In November 2018, a study appearing in PNAS challenged some foundational knowledge of basic biology when it reported that mitochondrial DNA can in rare instances be paternally inherited in humans. Researchers led by Cincinnati Children's Hospital Medical Center's Taosheng Huang and the Mayo Clinic Hospital's Paldeep Atwal reported that they found biparental mtDNA inheritance in three families, and said they confirmed their findings at independent labs with different methodologies.

Now, however, a group of European researchers is throwing some cold water on that study, claiming that a comprehensive analysis of the data reveals "a number of issues that must be carefully addressed."

The analysis, which was posted on the preprint server BioRxiv yesterday, asserts that such extraordinary claims as the ones presented in the PNAS study require similarly extraordinary evidence. "Unfortunately, the methods section lacks any description of sample management, validation of their results in independent laboratories was deficient, and the reported findings have been observed at a frequency at complete variance with established evidence," the European team writes. "Moreover, the remarkably high (and unusually homogeneous) levels of heteroplasmy reported can be readily detected using classical techniques for DNA sequencing. By reassessing the raw sequencing data with an alternative computational pipeline, we report strong correlation to the NextGENe results provided by the authors on a per sample base. However, the sequencing replicates from the same donors show aberrations in the variants detected that need further investigation to exclude contributions from other sources or methodological artifacts."

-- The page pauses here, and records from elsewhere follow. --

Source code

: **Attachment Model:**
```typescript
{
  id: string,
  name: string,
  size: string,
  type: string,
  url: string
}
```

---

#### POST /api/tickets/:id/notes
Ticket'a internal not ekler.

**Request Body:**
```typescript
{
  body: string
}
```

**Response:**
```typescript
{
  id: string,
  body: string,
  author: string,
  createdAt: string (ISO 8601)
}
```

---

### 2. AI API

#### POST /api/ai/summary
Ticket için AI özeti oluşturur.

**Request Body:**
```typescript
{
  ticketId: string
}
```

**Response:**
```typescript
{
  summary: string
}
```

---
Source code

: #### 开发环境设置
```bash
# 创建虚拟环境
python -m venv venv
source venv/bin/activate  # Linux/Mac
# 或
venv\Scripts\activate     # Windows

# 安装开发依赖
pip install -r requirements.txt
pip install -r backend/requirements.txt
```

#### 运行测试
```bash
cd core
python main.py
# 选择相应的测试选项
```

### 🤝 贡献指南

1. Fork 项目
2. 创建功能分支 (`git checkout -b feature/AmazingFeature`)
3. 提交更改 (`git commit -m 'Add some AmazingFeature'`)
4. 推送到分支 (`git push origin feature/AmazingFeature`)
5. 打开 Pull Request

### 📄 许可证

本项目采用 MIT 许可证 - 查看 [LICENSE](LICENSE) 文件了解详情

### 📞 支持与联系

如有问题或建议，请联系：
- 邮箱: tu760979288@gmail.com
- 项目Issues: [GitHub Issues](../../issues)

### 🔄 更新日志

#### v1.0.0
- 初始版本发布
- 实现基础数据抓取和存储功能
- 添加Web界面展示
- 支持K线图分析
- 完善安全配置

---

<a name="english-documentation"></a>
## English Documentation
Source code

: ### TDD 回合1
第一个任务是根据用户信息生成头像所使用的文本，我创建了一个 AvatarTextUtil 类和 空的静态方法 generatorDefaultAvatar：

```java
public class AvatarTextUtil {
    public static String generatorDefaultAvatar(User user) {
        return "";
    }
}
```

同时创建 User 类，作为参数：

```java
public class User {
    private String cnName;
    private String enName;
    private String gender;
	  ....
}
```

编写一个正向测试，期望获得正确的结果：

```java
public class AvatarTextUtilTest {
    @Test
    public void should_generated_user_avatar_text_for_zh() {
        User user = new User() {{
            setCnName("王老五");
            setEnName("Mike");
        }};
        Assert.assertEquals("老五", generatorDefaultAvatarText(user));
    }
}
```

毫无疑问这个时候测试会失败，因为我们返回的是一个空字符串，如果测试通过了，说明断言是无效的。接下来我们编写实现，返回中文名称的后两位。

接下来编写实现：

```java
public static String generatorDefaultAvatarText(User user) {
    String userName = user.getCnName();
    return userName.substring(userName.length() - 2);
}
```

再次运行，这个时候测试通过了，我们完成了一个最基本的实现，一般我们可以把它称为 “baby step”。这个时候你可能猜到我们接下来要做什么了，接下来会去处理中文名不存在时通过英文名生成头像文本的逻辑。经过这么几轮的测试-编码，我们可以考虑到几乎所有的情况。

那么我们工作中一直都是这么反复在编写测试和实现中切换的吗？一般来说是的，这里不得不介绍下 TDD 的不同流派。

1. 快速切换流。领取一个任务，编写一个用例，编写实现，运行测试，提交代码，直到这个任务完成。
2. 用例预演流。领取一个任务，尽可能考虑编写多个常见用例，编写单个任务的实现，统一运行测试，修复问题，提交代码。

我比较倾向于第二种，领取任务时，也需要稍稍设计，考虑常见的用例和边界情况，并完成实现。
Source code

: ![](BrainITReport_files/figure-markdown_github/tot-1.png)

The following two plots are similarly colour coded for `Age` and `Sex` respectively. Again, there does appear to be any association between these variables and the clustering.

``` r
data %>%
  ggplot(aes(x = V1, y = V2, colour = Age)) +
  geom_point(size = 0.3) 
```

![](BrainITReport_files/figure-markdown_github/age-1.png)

They also say that they've demonstrated that the nuclear factor shown in the original study would need to be "extraordinarily complex and precise" in order to preclude linear accumulation of mtDNA lineages across generations, and present alternate scenarios that could explain the findings.

For example, they write, the simplest explanation is that blood samples, DNA samples, PCR amplicons, or other samples were accidentally mixed or extracted from different donors on the bench. Another explanation is that the long-range PCR covering the complete mitochondrial genome could be too unspecific, leading to an mtDNA-to-nDNA ratio in high levels. The European team also presents the possibilities that bone marrow transplantation or other types of transplant might have given rise to chimerisms that mimic a pattern of biparental inheritance, or that mitochondrial genome editing in vivo made to correct pathogenic mtDNA variation could also mimic scenarios of seeming biparental inheritance. 

"That mtDNA is transmitted from the mother to the offspring constitutes a central tenet of biology for decades. Therefore, claims of biparental inheritance of the mtDNA require exceptional evidence, and such evidence should come from fully independent laboratories, not just those involved in the original publication," they conclude. "Aiming to facilitate such independent validation, we were unsuccessful in obtaining key biological samples from the authors of Luo et al. (2018), because they denied our request for blood samples. Therefore, serious open questions remain in the reported work of Luo et al. (2018) that need to be clarified before accepting these results as evidence of biparental inheritance."